TEXT TO READ →
Domain Driven Design

Domain-driven design (DDD) is the concept that the structure and language of software code (class names, class methods, class variables) should match the business domain. For example, if a software processes loan applications, it might have classes such as LoanApplication and Customer, and methods such as AcceptOffer and Withdraw. — Wikipedia

Akka makes it easy and fast to build services using the concepts of Domain Driven Design (DDD). While it’s not necessary to understand all the ins and outs of Domain Driven Design, you’ll find a few of the concepts that make building services even more straightforward below. See Project structure for more information on the role of your domain model in Akka. Akkademy provides a free course on Domain Driven Design.

Bounded context

Bounded context is a concept that divides large domain models into smaller groups that are explicit about their interrelationships. Normally a microservice is a bounded context. You may choose to have multiple bounded contexts in a microservice.

Each of these contexts will have autonomy to evolve the models it owns. Keeping each model within strict boundaries allows different modelling for entities that look similar but have slightly different meaning in each of the contexts. Each bounded context should have its own domain, application, and API layers as described in Project structure.

Events first

Defining your data structures first, and splitting them into bounded contexts, will also help you think about all the different interactions your data needs to have. These interactions, like ItemAddedToShoppingCart or LightbulbTurnedOn are the events that are persisted and processed in Akka. Defining your data structures first, makes it easier to think about which events are needed and where they fit into your design. These data structures and events will live in your domain model layer as described in Project structure.

EXERCISES →
• a. According to the domain-driven design text, why should each model be kept within strict boundaries? Answer in one to three sentences.
• b. Can you carry on the domain-driven design text from the point where it stops?
None of the tasks require the entries.

DATA ENTRIES →
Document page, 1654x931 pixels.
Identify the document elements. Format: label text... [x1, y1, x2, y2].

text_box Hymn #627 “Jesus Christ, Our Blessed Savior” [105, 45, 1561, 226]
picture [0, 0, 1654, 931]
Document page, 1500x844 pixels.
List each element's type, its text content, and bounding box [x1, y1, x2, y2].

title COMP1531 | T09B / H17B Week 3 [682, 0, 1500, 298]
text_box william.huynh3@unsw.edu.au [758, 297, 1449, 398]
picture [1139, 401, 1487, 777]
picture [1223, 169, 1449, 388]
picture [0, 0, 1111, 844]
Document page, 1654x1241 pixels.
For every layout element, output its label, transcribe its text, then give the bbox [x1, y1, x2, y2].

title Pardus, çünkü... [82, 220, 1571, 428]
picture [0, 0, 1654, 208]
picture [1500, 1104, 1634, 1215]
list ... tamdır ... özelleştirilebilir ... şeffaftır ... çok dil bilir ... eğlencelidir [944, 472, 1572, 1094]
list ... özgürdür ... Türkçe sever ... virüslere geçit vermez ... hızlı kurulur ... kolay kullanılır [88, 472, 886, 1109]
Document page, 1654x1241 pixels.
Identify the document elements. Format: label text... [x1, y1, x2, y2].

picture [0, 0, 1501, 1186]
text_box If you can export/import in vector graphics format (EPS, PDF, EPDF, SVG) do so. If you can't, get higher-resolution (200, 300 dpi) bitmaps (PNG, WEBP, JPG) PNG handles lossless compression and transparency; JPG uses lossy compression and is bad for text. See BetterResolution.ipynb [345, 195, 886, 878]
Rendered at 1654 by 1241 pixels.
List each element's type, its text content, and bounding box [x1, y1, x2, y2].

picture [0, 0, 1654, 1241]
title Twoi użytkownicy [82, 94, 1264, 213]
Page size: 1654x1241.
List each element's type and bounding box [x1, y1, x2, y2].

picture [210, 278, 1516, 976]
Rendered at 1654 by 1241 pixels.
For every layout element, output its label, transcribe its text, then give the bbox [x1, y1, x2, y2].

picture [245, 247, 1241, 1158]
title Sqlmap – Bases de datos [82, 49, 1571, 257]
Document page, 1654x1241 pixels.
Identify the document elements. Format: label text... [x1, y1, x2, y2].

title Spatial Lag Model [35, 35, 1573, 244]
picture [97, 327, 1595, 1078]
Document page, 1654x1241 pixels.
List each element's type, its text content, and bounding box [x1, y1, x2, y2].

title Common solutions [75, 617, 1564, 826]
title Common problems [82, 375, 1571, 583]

RESPONSES BY TASK →
• a. Strict boundaries allow entities that look alike to be modeled differently in each bounded context, because they can have slightly different meanings in each one.

• b.
Message migration

Behind the scenes everything in Akka is ultimately message driven. Plan for the evolution of your messages. Commands and events use data structures that often must evolve over time. Fields get added, fields get removed, the meaning of fields may change. How do you handle this over time as your system grows and evolves? Akka will make this easier, but you are ultimately responsible for schema evolution.

Right-sizing your services

Each Akka Service consists of one or more Components and is packaged and deployed as a unit. Akka services are deployed to Akka Projects. Thus, when you couple multiple business concerns by packaging them in the same service, even under separate bounded contexts, you limit the runtime’s ability to make the most efficient decisions to scale up or down.

How big to make your services

Deciding how many components and concepts to fit into a single service can be complex. Generally smaller is better hence the name microservices often being used. When you design a series of small services that don’t share code and can be deployed independently, you reap these benefits:

Your development velocity is higher. It is faster and less complex to write and debug them because they focus on a small set of operations, usually around a single business concern (be it with one or multiple types of Entities).
Your operating velocity is higher. Using smaller independent services simplifies operational concerns and provide scalability because they can be deployed, stopped and started independently of the rest of the system.
You can scale the services independently to handle variations in load gracefully. If properly designed, multiple instances of the service can be started up when necessary to support more load: for example, if your system runs on Black Friday and the shopping cart service gets super busy, you can spin up more shopping carts to handle that load without also having to start up more copies of the catalog service. When the load decreases, these extra instances can be removed again, minimizing resource usage.
You reduce the failure domain / fault boundary. Independent services handle failures gracefully. Components interact asynchronously with the rest of the world through messages and commands. If one instance, or even a whole service, fails, it is possible for the rest of the system to keep going with reduced capabilities. This prevents cascading failures that take down entire systems.
Your development team is more productive. A team can focus on features of a single service at a time, without worrying about what other services or teams are doing, or when they are releasing, allowing more parallel teams to focus on other services, allowing your development efforts to scale as needed.
You gain flexibility for upgrades. You can upgrade services in a "rolling" fashion, where new instances are started before older instances are removed, allowing new versions to be deployed with no downtime or interruption.
You gain security. Services serve as a security boundary both in your system overall and between teams.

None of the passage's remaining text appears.